Chike Africa,  a company registered in Port Louis, Mauritius has put in a formal expression of interest (EoI) for buying a stake in Real People, a non-deposit taking financial solutions provider and settling its debt.

For this to be realised, Real People has asked holders of its Ksh 1.3 billion outstanding corporate bond to take a 70 per cent cut on the principal amount covering the first part of the issue worth Ksh 267.1 million.

This is part of the Extraordinary Resolutions proposed by the Nairobi Securities Exchange fixed-rate note issuer, ahead of its 21st December 2021 for the purpose of considering and, if thought fit, passing them.

If passed, the Bondholders will have waived Ksh.187 million in due payments.

Chike Africa intends to invest Ksh 675 million ($6 million) in two equal tranches in the distressed firm.

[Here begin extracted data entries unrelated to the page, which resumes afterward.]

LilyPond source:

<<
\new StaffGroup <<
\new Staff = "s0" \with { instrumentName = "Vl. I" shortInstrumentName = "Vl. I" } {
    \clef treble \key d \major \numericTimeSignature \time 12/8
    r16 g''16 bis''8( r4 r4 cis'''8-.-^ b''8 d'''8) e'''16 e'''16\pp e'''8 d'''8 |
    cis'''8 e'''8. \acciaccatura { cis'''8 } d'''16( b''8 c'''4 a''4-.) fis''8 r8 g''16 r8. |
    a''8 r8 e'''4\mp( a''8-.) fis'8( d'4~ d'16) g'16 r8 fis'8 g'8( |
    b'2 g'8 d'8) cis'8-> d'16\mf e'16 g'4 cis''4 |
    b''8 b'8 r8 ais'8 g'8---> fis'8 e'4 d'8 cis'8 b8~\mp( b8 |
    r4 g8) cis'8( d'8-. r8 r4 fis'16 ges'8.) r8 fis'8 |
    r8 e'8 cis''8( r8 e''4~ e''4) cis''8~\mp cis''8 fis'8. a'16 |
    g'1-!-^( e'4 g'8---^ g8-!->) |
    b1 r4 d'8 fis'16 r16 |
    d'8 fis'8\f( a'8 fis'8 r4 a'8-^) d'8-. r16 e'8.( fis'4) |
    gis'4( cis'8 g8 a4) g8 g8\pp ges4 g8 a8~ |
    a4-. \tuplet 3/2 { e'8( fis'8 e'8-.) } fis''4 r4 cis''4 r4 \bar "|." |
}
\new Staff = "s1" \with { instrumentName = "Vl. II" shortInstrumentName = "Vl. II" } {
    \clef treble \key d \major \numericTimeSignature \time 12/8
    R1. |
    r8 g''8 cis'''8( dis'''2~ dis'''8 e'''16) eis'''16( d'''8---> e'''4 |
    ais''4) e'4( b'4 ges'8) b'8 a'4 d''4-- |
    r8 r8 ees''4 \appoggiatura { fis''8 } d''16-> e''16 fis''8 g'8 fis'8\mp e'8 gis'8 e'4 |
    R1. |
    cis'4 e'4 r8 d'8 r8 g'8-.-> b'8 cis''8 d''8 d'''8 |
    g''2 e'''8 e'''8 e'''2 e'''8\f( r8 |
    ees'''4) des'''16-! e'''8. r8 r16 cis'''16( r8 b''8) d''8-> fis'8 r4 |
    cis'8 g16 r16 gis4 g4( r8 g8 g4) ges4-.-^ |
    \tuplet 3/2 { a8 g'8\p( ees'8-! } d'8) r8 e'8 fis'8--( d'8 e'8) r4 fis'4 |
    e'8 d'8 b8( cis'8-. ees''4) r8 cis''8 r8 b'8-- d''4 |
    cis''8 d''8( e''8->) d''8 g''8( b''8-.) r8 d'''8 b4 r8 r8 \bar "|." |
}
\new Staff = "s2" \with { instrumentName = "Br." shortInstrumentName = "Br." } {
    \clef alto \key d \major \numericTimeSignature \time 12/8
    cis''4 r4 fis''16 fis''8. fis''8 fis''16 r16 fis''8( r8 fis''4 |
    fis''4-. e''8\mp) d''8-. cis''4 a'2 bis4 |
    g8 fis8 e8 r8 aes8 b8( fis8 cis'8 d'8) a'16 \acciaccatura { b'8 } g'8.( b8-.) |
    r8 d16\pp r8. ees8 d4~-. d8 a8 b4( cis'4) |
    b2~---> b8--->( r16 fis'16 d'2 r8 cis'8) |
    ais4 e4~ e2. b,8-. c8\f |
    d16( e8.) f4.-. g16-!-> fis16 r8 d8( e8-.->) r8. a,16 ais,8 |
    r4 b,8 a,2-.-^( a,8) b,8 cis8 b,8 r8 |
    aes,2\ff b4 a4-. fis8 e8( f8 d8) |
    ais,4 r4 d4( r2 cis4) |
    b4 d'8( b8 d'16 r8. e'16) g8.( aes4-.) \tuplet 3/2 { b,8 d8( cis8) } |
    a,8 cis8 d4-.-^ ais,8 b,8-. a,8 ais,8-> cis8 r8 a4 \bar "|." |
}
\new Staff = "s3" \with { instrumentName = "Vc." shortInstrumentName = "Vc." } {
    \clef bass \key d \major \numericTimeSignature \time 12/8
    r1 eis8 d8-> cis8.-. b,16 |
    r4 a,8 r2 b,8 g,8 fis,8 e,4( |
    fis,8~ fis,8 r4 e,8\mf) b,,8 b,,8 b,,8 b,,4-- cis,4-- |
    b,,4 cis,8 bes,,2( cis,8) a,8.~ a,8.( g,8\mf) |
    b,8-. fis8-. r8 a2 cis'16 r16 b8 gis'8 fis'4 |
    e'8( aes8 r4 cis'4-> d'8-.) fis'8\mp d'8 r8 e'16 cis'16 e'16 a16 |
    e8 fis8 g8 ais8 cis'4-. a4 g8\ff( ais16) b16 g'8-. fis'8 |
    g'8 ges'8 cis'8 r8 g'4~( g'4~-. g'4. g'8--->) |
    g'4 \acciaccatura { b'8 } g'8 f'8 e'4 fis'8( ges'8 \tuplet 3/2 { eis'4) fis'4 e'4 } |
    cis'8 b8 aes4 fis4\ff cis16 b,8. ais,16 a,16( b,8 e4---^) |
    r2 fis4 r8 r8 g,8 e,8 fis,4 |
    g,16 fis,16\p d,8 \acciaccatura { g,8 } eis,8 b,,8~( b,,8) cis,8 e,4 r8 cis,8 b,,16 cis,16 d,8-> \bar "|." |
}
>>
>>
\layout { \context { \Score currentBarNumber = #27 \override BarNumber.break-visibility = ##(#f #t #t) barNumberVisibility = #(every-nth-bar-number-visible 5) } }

Other proposed resolutions require the bondholders to waive accrued and unpaid interest for the period from August 2020 to February 2022. The 30 per cent balance in principal is expected to be cleared in three equal instalments starting from February 28, 2023, to February 28, 2025.

Redemption of the bonds has been delayed by three times to date.

“In our view, although the proposal offers a solution for noteholders whose maturity dates have been extended 6 times, the 70.0 per cent haircut, which would amount to approximately Kshs 0.9 billion, would represent a significant loss to investors and in turn dampen investor confidence in public markets,” Cytonn Investments note in a markets’ update.

“Key to note, the Noteholders had been offered an equity stake in the company in order to decrease the liability and interest expense while also boosting working capital as it scouted for a strategic partner.”

The Real People MTN adds to the list of regulated entities that have led to losses for investors in Kenya, amounting to approximately Kshs 209.4 billion, and further debunks the myth that regulated products are always safer.

“In our view, the Capital Markets Authority (CMA) should put in place sufficient mechanisms to protect investors’ funds in the capital markets, such as a Capital Markets Compensation Fund which would pool funds from market transactions and step in to compensate investors in the event of losses or illiquidity. 

Currently, investors in the capital markets are only protected by the Investor Compensation Fund (ICF), which only secures investors from failure of a licensed broker or dealer to meet contractual obligations,” Cytonn notes.